EXERCISE GOAL:
Print the records below verbatim.

DATA FOR ANALYSIS:
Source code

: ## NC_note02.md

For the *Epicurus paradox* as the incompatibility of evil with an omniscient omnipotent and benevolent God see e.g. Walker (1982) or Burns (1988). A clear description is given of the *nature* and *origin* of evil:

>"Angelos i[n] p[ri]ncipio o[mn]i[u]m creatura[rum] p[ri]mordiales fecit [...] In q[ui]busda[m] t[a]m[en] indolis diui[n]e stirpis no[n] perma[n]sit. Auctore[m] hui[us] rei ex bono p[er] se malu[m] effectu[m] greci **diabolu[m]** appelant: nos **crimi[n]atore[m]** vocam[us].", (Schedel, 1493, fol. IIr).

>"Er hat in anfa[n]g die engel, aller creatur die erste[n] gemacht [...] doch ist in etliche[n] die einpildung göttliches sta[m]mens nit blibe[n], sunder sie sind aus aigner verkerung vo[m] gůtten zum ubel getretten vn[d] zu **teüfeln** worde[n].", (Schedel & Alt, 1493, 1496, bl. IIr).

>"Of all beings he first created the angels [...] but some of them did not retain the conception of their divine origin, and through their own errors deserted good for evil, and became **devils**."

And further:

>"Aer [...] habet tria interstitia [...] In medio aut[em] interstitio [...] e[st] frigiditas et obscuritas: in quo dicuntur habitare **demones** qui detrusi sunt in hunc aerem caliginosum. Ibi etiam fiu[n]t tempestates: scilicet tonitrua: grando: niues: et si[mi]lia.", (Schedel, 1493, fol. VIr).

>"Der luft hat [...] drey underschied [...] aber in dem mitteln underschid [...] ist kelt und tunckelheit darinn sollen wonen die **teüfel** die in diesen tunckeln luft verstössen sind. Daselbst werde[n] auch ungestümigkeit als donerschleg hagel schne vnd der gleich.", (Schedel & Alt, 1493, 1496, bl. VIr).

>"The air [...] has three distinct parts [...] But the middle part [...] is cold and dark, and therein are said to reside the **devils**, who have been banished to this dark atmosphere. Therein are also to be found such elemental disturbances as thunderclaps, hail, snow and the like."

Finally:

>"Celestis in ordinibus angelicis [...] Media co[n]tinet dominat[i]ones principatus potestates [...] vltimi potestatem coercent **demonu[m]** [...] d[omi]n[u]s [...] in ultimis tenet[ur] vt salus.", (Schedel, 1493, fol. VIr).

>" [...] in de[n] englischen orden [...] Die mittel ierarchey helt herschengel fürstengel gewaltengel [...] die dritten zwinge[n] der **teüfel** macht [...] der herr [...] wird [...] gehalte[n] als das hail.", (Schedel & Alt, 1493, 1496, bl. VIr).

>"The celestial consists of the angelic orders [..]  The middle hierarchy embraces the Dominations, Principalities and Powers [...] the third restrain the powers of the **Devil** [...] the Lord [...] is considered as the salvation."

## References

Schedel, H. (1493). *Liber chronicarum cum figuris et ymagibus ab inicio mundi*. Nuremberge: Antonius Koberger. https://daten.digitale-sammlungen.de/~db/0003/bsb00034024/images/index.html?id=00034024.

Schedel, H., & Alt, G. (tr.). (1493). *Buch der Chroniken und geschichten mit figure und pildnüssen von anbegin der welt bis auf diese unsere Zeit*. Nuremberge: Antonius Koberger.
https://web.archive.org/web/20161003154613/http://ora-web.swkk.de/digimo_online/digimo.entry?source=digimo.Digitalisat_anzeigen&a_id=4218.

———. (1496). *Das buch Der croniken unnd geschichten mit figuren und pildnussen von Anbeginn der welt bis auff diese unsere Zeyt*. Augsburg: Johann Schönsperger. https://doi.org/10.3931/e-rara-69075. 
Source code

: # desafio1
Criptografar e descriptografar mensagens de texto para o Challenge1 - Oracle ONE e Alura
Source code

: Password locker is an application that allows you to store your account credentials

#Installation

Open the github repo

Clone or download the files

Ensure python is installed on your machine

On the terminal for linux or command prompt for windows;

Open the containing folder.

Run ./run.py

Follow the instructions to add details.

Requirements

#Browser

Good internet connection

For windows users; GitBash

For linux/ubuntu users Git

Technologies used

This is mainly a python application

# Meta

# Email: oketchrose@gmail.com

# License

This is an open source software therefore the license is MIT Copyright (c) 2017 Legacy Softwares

SOLUTION TO THIS PROBLEM:
Source code

: ## NC_note02.md

For the *Epicurus paradox* as the incompatibility of evil with an omniscient omnipotent and benevolent God see e.g. Walker (1982) or Burns (1988). A clear description is given of the *nature* and *origin* of evil:

>"Angelos i[n] p[ri]ncipio o[mn]i[u]m creatura[rum] p[ri]mordiales fecit [...] In q[ui]busda[m] t[a]m[en] indolis diui[n]e stirpis no[n] perma[n]sit. Auctore[m] hui[us] rei ex bono p[er] se malu[m] effectu[m] greci **diabolu[m]** appelant: nos **crimi[n]atore[m]** vocam[us].", (Schedel, 1493, fol. IIr).

>"Er hat in anfa[n]g die engel, aller creatur die erste[n] gemacht [...] doch ist in etliche[n] die einpildung göttliches sta[m]mens nit blibe[n], sunder sie sind aus aigner verkerung vo[m] gůtten zum ubel getretten vn[d] zu **teüfeln** worde[n].", (Schedel & Alt, 1493, 1496, bl. IIr).

>"Of all beings he first created the angels [...] but some of them did not retain the conception of their divine origin, and through their own errors deserted good for evil, and became **devils**."

And further:

>"Aer [...] habet tria interstitia [...] In medio aut[em] interstitio [...] e[st] frigiditas et obscuritas: in quo dicuntur habitare **demones** qui detrusi sunt in hunc aerem caliginosum. Ibi etiam fiu[n]t tempestates: scilicet tonitrua: grando: niues: et si[mi]lia.", (Schedel, 1493, fol. VIr).

>"Der luft hat [...] drey underschied [...] aber in dem mitteln underschid [...] ist kelt und tunckelheit darinn sollen wonen die **teüfel** die in diesen tunckeln luft verstössen sind. Daselbst werde[n] auch ungestümigkeit als donerschleg hagel schne vnd der gleich.", (Schedel & Alt, 1493, 1496, bl. VIr).

>"The air [...] has three distinct parts [...] But the middle part [...] is cold and dark, and therein are said to reside the **devils**, who have been banished to this dark atmosphere. Therein are also to be found such elemental disturbances as thunderclaps, hail, snow and the like."

Finally:

>"Celestis in ordinibus angelicis [...] Media co[n]tinet dominat[i]ones principatus potestates [...] vltimi potestatem coercent **demonu[m]** [...] d[omi]n[u]s [...] in ultimis tenet[ur] vt salus.", (Schedel, 1493, fol. VIr).

>" [...] in de[n] englischen orden [...] Die mittel ierarchey helt herschengel fürstengel gewaltengel [...] die dritten zwinge[n] der **teüfel** macht [...] der herr [...] wird [...] gehalte[n] als das hail.", (Schedel & Alt, 1493, 1496, bl. VIr).

>"The celestial consists of the angelic orders [..]  The middle hierarchy embraces the Dominations, Principalities and Powers [...] the third restrain the powers of the **Devil** [...] the Lord [...] is considered as the salvation."

## References

Schedel, H. (1493). *Liber chronicarum cum figuris et ymagibus ab inicio mundi*. Nuremberge: Antonius Koberger. https://daten.digitale-sammlungen.de/~db/0003/bsb00034024/images/index.html?id=00034024.

Schedel, H., & Alt, G. (tr.). (1493). *Buch der Chroniken und geschichten mit figure und pildnüssen von anbegin der welt bis auf diese unsere Zeit*. Nuremberge: Antonius Koberger.
https://web.archive.org/web/20161003154613/http://ora-web.swkk.de/digimo_online/digimo.entry?source=digimo.Digitalisat_anzeigen&a_id=4218.

———. (1496). *Das buch Der croniken unnd geschichten mit figuren und pildnussen von Anbeginn der welt bis auff diese unsere Zeyt*. Augsburg: Johann Schönsperger. https://doi.org/10.3931/e-rara-69075. 
Source code

: # desafio1
Criptografar e descriptografar mensagens de texto para o Challenge1 - Oracle ONE e Alura
Source code

: Password locker is an application that allows you to store your account credentials

#Installation

Open the github repo

Clone or download the files

Ensure python is installed on your machine

On the terminal for linux or command prompt for windows;

Open the containing folder.

Run ./run.py

Follow the instructions to add details.

Requirements

#Browser

Good internet connection

For windows users; GitBash

For linux/ubuntu users Git

Technologies used

This is mainly a python application

# Meta

# Email: oketchrose@gmail.com

# License

This is an open source software therefore the license is MIT Copyright (c) 2017 Legacy Softwares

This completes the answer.